• [PAGE EXCERPT]

“Anyone can ‘lick the table’-that’s for amateurs. A real pro knows that the good bits are directly beneath the table sitting there on the floor.”
-Andy Reid, misinterpreting Aaron Rodgers’ prediction
NYG/GB– 6 in a row vs. 9 of 11. Fourth in scoring vs. second in points allowed. The Pack has scored 30+ in their last 4 and the Giants have allowed 10 or less in 3 of their last four. The Giants have more interceptions than TD’s allowed. Rodgers sports a 15/0 TD/INT ratio since the winning streak began. THIS MIGHT BE A GOOD GAME. Game-wise the big fear for the Giants is if Rodgers is able to find lanes to run/elongate plays so that a wr can get open. The Giants do have two lockdown guys at cb (Jenkins, Rogers-Cromartie) and an All Pro at safety in Collins. That combined with a dl that can clog up running lanes and ends that can get to the qb has this Giants fan engaging in a modicum of hope that the victory can be pulled out. With Rodgers and the Giants D so evenly matched I guess it comes down to which is more capable-the Pack’s D or the Giants Eli Manning-led O? Shut up! The run game has improved greatly since rb Perkins has started. Over the last 3 games he’s averaged 4.8 ypc. So there. [deliberately ignores Manning’s 9TD/6INT stat line in the last 6 games] Green Bay’s secondary is a mess and OBJ can break one at any time, you know. Plus the punter Brad Wing/gunner Dwayne Harris combo has played lights-out the last few games!

• [EXCERPTED RECORDS]
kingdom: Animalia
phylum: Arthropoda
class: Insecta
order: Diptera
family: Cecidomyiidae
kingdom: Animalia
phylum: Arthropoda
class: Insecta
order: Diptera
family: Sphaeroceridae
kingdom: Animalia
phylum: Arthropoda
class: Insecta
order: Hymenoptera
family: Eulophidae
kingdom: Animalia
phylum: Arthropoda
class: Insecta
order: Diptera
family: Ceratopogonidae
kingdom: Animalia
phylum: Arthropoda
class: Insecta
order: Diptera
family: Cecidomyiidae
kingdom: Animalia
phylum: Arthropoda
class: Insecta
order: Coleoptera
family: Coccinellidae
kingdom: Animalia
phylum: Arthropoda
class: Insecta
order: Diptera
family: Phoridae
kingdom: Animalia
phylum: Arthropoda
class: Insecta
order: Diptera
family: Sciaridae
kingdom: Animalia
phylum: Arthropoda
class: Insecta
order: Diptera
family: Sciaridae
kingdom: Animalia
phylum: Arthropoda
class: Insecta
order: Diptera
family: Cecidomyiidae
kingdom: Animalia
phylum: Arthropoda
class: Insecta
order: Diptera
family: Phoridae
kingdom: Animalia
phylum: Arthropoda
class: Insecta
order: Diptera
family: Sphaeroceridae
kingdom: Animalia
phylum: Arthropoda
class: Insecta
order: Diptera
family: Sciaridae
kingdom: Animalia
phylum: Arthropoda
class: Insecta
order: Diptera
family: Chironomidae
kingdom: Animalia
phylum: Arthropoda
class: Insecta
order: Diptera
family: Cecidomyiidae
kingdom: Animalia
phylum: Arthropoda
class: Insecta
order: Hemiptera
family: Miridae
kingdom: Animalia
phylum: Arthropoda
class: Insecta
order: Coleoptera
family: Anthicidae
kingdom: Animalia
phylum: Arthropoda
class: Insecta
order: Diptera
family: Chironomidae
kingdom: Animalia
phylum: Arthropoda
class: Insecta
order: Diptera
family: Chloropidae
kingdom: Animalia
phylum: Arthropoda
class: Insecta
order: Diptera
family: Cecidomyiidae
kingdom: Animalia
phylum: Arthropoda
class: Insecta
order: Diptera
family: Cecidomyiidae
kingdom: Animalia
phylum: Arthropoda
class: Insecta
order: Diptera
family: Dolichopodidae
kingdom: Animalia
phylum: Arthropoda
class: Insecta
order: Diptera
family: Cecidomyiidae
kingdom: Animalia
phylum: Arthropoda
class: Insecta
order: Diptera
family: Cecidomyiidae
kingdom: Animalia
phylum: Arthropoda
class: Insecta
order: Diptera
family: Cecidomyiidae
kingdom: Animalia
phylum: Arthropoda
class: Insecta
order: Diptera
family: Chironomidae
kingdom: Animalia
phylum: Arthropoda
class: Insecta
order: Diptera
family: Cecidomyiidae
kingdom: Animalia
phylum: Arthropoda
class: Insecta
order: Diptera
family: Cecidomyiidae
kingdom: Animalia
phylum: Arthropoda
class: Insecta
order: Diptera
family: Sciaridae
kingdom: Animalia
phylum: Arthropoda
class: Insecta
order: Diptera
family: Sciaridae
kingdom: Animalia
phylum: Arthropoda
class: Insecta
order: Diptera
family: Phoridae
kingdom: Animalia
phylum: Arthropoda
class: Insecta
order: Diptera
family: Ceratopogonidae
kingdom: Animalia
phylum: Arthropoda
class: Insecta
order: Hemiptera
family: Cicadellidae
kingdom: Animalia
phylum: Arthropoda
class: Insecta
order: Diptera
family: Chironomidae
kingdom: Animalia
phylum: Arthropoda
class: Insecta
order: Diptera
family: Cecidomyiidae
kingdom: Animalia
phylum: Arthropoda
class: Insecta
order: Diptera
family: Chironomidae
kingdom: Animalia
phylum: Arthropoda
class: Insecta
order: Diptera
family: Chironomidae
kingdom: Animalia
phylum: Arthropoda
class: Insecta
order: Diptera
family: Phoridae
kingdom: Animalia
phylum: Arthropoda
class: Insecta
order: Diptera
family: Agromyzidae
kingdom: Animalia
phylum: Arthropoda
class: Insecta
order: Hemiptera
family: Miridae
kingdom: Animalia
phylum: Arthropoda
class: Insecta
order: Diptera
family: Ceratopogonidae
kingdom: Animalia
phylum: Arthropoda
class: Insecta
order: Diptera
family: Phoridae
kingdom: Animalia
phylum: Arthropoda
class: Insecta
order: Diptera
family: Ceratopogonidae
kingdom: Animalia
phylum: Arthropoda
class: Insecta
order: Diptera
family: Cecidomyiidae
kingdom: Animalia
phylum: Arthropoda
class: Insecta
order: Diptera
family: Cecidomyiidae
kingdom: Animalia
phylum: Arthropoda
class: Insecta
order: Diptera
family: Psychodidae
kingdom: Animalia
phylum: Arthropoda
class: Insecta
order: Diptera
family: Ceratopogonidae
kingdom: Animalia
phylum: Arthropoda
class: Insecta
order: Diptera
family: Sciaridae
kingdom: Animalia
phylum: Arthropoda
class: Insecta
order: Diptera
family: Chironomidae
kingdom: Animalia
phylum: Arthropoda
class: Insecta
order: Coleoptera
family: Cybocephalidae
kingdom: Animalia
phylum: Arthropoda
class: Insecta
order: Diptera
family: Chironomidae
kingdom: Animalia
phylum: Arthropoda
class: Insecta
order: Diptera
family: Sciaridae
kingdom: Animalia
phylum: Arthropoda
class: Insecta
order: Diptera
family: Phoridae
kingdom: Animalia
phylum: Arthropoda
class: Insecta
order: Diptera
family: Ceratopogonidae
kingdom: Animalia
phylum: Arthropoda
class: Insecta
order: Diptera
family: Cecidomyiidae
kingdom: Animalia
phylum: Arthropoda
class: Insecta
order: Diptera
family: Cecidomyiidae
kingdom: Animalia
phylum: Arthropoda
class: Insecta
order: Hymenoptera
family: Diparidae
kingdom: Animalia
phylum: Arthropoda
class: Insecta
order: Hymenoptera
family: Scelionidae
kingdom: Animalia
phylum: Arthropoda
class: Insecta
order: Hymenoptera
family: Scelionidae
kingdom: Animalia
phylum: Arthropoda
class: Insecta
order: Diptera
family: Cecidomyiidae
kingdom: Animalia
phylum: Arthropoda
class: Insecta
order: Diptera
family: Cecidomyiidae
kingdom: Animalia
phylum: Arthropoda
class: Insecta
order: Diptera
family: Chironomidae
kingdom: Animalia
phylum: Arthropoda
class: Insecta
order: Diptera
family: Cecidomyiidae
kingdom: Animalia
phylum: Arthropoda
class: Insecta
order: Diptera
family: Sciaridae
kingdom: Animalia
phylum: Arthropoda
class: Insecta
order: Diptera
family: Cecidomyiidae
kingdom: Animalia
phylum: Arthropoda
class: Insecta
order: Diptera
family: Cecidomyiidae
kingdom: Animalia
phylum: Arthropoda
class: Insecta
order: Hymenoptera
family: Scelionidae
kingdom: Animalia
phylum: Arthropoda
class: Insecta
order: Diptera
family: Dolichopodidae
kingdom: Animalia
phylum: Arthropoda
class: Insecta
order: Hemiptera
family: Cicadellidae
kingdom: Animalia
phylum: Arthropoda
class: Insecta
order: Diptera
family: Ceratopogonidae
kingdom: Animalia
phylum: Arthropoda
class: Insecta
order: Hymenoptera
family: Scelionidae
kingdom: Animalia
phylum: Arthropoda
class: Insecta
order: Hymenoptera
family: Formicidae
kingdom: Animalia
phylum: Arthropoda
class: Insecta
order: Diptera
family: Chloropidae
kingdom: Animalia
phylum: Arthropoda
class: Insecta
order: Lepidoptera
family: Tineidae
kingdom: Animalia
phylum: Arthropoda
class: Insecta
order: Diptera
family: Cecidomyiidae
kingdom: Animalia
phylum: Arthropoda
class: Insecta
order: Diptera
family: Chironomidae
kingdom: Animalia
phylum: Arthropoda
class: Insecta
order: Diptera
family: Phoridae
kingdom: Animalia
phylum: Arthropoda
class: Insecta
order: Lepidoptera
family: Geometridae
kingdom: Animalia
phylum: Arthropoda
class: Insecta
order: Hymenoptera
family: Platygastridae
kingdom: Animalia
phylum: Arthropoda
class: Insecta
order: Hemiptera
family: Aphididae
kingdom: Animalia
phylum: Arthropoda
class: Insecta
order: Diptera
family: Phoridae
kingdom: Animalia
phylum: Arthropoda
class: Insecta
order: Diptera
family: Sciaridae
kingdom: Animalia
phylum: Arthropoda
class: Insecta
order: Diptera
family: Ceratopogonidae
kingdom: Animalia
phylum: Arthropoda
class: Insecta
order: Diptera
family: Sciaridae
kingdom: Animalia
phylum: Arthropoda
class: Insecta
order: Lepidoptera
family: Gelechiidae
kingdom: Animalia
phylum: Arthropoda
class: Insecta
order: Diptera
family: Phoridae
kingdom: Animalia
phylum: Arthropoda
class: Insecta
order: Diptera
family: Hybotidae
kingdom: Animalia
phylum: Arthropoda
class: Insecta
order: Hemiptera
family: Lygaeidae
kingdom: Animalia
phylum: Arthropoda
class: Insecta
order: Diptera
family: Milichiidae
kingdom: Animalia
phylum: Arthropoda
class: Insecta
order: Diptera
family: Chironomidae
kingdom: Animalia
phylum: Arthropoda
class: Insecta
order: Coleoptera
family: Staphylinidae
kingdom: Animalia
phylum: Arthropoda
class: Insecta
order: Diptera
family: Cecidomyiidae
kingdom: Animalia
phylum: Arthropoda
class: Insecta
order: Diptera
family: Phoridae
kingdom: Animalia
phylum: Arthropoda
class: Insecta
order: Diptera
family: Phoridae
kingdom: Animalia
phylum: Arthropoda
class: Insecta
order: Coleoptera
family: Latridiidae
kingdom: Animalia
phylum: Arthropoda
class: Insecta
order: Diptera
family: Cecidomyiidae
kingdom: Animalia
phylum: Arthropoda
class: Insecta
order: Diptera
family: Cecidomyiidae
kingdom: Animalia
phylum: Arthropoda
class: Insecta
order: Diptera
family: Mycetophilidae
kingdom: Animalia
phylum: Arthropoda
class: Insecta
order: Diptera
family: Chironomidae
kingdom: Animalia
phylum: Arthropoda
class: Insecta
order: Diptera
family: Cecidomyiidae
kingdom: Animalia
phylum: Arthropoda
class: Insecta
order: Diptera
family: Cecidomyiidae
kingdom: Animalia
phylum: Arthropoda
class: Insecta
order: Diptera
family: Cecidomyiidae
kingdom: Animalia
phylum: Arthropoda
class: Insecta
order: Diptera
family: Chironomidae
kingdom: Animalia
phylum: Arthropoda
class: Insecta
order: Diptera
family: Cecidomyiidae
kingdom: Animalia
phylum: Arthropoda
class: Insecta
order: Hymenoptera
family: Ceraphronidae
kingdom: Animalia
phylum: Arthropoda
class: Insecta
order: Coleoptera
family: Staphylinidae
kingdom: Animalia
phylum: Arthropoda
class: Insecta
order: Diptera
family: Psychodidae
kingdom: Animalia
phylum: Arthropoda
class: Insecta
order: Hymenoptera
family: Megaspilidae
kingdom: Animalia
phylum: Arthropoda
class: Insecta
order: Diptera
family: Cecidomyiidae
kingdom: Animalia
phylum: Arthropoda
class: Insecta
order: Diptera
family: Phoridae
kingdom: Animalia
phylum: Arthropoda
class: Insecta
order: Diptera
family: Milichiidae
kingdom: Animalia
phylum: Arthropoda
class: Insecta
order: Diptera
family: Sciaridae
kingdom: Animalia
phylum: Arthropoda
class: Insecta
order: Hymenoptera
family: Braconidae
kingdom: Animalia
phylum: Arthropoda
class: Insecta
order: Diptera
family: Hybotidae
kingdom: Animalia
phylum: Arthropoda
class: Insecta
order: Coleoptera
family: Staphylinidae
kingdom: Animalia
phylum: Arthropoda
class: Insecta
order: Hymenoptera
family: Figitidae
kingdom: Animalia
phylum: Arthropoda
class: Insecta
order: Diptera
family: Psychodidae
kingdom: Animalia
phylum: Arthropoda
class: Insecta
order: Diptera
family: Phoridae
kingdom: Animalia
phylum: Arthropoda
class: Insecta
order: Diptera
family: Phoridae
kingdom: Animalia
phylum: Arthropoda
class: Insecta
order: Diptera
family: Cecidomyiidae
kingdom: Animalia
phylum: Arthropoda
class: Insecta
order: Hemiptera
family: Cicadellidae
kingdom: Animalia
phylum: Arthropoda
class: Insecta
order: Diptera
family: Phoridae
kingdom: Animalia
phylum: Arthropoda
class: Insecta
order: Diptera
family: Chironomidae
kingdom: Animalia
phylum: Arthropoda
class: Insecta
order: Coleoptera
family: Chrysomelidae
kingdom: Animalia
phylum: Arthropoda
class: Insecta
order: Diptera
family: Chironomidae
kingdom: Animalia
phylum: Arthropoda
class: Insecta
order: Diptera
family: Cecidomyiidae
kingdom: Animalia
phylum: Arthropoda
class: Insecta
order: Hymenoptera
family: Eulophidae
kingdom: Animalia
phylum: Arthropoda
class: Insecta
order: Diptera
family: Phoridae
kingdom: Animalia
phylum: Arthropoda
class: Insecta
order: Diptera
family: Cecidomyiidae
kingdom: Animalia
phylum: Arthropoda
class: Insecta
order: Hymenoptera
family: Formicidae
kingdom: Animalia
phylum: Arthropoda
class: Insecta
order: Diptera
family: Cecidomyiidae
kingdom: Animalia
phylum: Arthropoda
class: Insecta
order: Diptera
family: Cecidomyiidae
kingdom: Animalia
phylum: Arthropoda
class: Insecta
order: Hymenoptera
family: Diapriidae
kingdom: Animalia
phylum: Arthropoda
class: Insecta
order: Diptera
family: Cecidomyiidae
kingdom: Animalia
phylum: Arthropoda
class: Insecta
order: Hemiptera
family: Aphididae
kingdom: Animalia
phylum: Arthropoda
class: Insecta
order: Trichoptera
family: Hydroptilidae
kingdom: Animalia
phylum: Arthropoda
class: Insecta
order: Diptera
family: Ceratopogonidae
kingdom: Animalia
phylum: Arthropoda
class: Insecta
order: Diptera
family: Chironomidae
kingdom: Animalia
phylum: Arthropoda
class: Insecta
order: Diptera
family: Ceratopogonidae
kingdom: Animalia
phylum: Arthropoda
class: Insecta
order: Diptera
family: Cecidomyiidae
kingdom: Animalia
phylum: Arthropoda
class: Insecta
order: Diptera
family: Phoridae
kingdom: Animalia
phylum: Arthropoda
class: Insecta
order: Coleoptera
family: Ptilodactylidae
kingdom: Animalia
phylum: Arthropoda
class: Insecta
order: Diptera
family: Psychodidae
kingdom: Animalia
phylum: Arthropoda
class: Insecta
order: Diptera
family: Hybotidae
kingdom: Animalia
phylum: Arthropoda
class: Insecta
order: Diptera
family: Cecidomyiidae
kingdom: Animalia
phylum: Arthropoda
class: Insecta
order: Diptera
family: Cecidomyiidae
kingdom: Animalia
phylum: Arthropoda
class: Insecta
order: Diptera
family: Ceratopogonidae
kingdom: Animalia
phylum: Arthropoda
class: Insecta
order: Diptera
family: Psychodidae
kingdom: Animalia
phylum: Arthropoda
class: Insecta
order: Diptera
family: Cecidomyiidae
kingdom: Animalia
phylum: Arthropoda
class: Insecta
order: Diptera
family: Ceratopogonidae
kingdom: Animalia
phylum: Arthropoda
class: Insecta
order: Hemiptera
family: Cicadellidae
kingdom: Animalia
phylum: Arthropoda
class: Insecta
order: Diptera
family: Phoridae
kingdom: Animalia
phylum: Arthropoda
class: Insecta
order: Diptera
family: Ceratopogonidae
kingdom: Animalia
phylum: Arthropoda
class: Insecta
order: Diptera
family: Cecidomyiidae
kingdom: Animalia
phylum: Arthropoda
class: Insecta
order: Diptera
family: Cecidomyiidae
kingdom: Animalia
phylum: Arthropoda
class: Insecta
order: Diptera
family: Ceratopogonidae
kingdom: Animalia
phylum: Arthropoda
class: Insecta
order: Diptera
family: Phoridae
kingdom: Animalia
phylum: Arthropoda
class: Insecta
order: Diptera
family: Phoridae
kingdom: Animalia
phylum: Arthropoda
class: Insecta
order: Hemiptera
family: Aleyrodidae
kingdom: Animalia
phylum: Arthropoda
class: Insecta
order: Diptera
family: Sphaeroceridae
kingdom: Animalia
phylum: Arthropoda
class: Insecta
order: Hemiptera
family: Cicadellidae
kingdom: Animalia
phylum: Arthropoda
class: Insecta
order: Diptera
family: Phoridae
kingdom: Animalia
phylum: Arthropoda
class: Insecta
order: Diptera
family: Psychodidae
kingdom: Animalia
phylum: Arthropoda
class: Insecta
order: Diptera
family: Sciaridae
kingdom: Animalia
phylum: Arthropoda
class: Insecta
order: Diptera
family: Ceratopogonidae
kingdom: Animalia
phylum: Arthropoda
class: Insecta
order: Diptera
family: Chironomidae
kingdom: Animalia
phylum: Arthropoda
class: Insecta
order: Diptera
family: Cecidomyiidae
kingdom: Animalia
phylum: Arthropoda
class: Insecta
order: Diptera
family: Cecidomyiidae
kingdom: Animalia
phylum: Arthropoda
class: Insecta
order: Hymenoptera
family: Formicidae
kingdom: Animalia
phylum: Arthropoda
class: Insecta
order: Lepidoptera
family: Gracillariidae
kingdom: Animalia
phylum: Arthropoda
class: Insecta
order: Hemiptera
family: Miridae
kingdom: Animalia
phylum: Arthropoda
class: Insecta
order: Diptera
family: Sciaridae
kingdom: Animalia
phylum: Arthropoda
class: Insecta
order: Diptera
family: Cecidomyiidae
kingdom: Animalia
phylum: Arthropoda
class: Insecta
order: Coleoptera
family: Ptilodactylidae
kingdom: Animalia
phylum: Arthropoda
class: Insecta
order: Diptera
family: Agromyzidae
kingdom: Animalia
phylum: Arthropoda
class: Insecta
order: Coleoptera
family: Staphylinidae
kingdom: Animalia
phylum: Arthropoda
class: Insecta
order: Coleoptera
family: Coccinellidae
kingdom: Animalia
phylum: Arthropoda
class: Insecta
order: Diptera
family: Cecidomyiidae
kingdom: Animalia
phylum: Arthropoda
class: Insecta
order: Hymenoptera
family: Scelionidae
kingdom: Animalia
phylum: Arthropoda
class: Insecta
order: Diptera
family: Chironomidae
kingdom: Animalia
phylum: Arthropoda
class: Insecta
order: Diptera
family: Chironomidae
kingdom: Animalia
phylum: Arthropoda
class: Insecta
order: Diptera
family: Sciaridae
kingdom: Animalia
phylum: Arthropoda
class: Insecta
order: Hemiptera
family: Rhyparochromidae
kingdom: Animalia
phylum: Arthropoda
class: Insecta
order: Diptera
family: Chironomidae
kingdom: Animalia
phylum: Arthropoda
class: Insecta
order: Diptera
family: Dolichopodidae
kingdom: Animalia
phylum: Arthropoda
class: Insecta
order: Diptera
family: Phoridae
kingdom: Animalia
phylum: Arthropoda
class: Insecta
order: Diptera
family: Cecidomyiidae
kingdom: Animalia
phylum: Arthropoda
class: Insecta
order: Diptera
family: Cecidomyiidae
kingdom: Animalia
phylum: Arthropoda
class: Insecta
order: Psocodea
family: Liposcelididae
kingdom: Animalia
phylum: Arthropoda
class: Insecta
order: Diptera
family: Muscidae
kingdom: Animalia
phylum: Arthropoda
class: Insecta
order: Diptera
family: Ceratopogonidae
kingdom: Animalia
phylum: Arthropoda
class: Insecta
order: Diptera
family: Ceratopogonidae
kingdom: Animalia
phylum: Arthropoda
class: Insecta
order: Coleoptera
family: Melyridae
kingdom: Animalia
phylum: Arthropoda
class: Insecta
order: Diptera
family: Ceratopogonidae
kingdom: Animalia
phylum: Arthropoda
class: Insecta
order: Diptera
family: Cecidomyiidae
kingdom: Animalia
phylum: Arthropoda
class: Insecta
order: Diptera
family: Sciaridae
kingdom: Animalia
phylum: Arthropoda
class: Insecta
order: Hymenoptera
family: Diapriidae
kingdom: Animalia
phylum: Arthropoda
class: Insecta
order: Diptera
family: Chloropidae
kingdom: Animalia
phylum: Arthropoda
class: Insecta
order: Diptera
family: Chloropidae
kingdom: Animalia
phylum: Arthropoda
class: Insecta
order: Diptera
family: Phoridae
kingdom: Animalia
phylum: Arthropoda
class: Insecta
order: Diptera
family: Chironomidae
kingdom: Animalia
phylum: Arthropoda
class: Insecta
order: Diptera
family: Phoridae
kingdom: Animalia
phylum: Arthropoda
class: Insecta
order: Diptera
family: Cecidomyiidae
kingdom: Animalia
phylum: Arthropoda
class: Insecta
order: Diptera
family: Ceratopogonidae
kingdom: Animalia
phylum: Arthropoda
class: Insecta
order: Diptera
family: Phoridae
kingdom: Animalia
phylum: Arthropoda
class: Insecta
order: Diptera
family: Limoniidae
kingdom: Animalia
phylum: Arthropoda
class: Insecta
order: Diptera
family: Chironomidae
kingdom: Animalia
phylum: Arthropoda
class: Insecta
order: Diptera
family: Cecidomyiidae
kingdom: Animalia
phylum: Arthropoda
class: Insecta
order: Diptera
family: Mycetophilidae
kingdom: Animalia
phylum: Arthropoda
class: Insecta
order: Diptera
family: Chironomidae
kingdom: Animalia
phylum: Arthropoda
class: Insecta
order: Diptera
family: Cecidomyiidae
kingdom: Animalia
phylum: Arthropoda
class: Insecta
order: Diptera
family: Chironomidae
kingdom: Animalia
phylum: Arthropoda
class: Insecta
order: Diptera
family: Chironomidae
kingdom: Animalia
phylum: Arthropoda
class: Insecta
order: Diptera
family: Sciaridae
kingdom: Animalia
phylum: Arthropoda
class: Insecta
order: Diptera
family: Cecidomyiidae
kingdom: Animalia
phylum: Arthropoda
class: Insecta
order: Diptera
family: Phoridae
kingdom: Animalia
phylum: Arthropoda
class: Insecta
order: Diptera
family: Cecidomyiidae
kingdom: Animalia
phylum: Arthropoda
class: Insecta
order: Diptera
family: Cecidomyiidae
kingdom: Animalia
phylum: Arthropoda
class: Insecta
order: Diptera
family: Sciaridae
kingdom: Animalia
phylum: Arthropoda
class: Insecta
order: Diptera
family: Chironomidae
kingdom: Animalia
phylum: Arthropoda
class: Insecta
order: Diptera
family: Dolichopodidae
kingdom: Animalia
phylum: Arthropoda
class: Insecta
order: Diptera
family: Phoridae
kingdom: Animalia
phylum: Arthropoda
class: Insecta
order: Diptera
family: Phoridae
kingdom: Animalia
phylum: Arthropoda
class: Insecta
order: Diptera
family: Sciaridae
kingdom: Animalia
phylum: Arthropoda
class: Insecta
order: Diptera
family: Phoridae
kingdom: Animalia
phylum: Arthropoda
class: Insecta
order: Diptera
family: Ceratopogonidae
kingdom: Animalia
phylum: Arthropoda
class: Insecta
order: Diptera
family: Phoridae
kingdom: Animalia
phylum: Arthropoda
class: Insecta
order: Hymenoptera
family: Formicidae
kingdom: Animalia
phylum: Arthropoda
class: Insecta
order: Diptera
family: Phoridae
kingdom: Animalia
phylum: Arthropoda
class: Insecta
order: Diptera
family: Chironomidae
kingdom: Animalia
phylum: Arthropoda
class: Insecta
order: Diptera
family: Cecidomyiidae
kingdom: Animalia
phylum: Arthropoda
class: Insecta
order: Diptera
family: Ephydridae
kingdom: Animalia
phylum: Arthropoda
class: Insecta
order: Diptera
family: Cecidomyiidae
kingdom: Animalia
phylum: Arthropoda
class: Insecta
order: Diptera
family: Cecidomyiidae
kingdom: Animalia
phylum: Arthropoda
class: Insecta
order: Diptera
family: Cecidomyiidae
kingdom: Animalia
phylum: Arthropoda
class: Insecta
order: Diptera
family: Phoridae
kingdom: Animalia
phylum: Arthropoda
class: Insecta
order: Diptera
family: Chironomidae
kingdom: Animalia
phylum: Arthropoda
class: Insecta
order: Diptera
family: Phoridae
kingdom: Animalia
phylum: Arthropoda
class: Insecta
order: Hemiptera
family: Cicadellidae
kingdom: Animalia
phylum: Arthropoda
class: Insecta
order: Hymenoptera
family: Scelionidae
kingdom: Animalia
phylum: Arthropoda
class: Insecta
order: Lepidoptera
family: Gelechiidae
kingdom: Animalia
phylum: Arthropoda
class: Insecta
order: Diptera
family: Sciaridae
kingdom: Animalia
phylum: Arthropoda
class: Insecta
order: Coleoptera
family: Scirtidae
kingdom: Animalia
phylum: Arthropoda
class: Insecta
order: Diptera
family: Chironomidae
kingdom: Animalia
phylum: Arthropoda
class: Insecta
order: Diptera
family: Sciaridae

• [EXERCISE INSTRUCTIONS]
1. From the Giants–Packers game preview, list the Giants defensive players named at cornerback and safety.
2. Answer from the Giants–Packers game preview:
(a) How many points has the Pack scored in each of its last 4 games?
(b) What has Perkins averaged per carry over the last 3 games?
(c) What is Rodgers' TD/INT ratio since the winning streak began?
3. Carry on the Giants–Packers game preview from its last sentence.

• [TASK-BY-TASK ANSWERS]
1. Jenkins, Rogers-Cromartie, Collins

2.
(a) 30 or more
(b) 4.8 yards
(c) 15/0

3.
…Dammit-I’m still not convinced the Giants can take this. Let’s watch this scrotum-tightening bastard game, shall we?
GO-GO GADGET COMMENTERS!!!
Tiki “unreliable hands, quits jobs halfway through” barber?
Something something ditching pregnant wife.
“Tiki Barber, running a barber shop?”
Actually, not that surprising at all.
At least it’s not Michael Irvin.
Commercial is unrealistic, Tiki would’ve fumbled that trimmer
Dammit I wanted to get on here earlier, but husbandly duty calls. Finally finished my meatloaf with tomato-cumin glaze along side garlic mashed taters and green beenz. Even better than it sounds. I’m initially glad GB will win this one because NY always finds a way to beat ‘muricas team, but now these guys scare me ’cause they’re really hot right now.
Pops in law is here, which usually means Fox News. I pulled my “my damned house” card and football it is. I’ll take Michelle Tafoya over Meghan Kelly any day.
/giggles for 20 minutes at “cumin”
Well it is a glaze. OK, comino powder than…perverts.
Husbandly duties? So did she finish?
Do they ever?
ppl forget that you have to wait at least an hour in between cumin glazes
That is one aspect of aging I’ve had a hard time dealing with. I used to be a gatling gun, now I’m more like a musket as far as reloading goes.
http://everybodyneedsalittleromance.com/wp-content/uploads/2012/11/Sexy-Firemen-Picture.jpg
Somebody call the fire department
They showed up immediately after you called the fire department
Gimme that Manningface
I don’t know why the mobile site is so fucked up, but your avatar gets larger every time you post.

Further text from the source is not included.